Exercise details =>
Copy the text of every row below word for word, and leave out the pictures.

Exercise materials =>
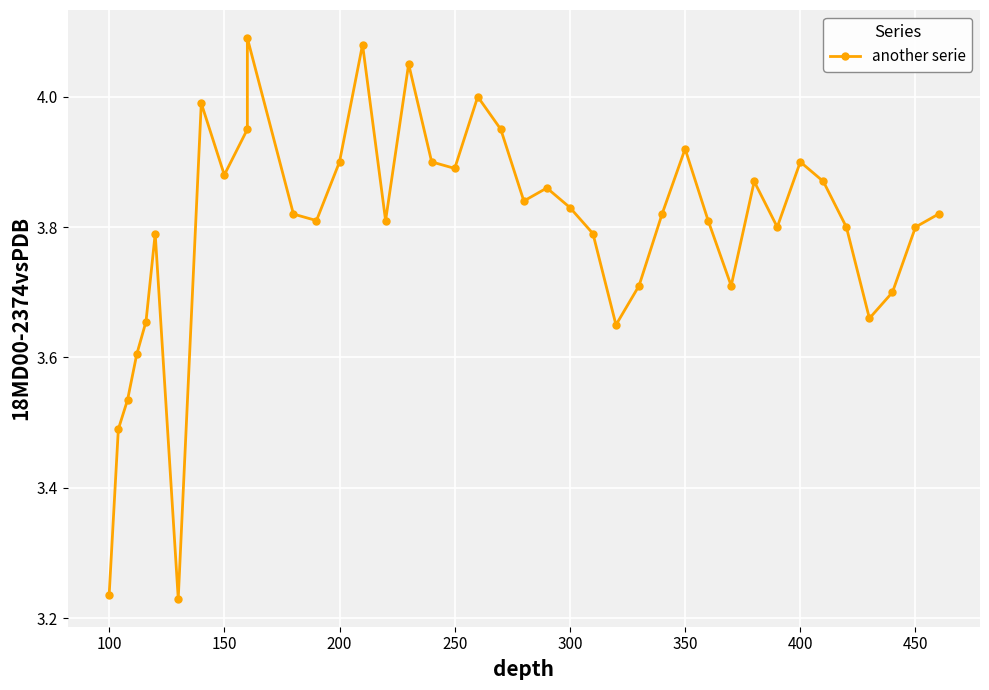

How many interior local peaks (higher than both neighbors) does the data have?

10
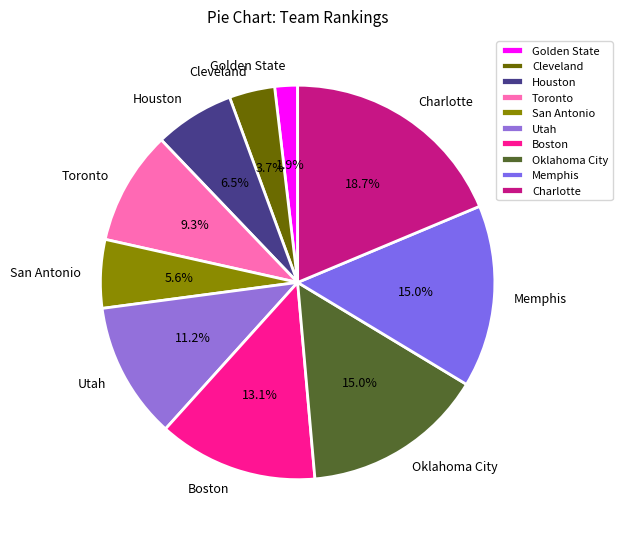

Between Boston and Cleveland, which is larger?

Boston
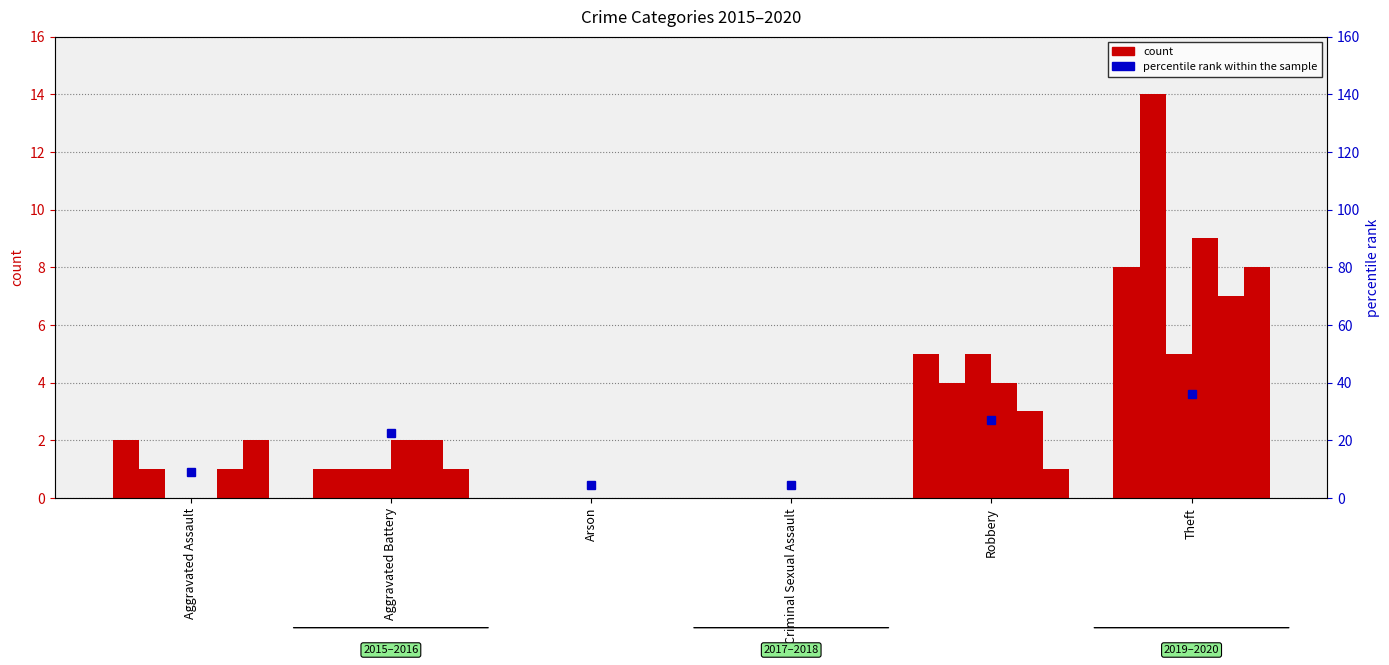

The value of 2016 at Robbery is 6. True or false?

False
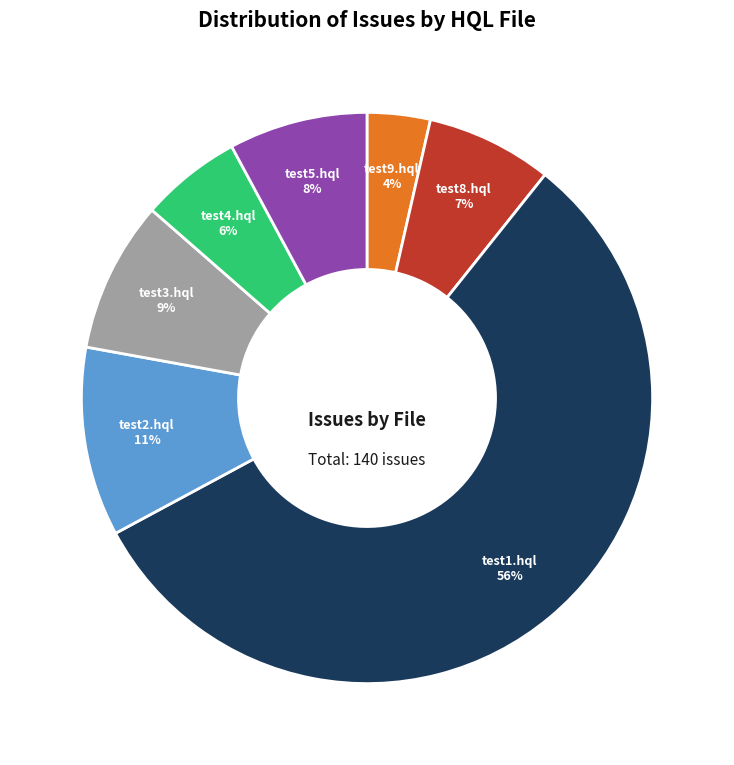

Is there any slice that represents more than half of the pie?

Yes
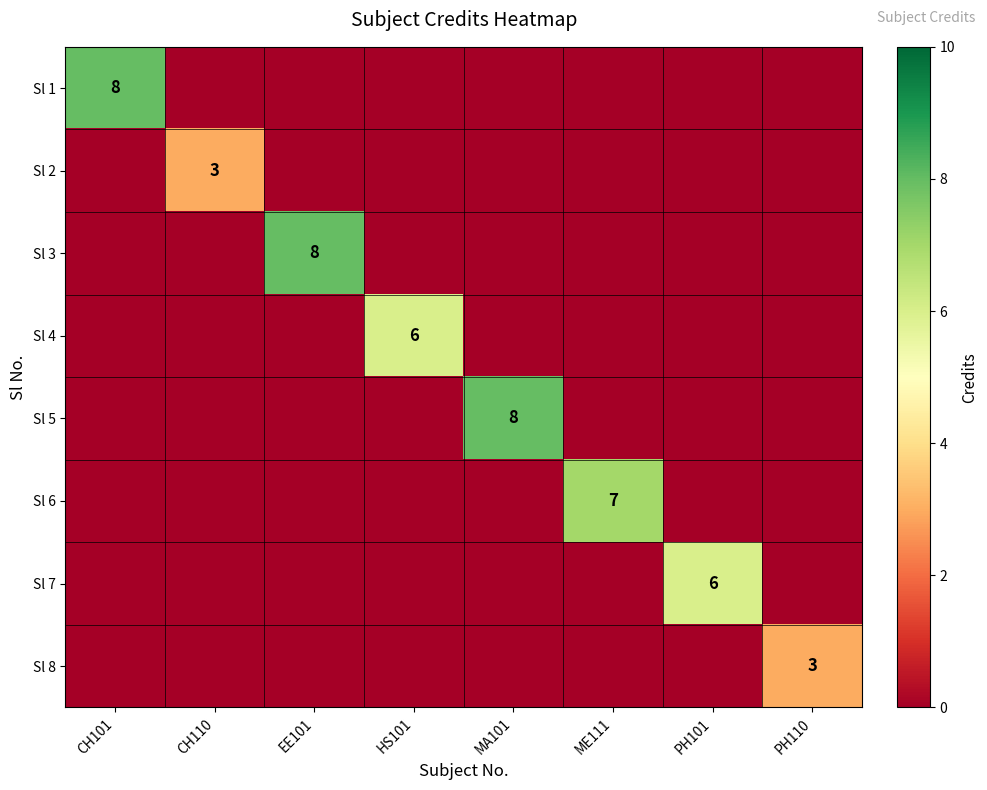

The value of Sl 8 at PH110 is 3. True or false?

True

Response below =>
How many interior local peaks (higher than both neighbors) does the data have?

10

Between Boston and Cleveland, which is larger?

Boston

The value of 2016 at Robbery is 6. True or false?

False

Is there any slice that represents more than half of the pie?

Yes

The value of Sl 8 at PH110 is 3. True or false?

True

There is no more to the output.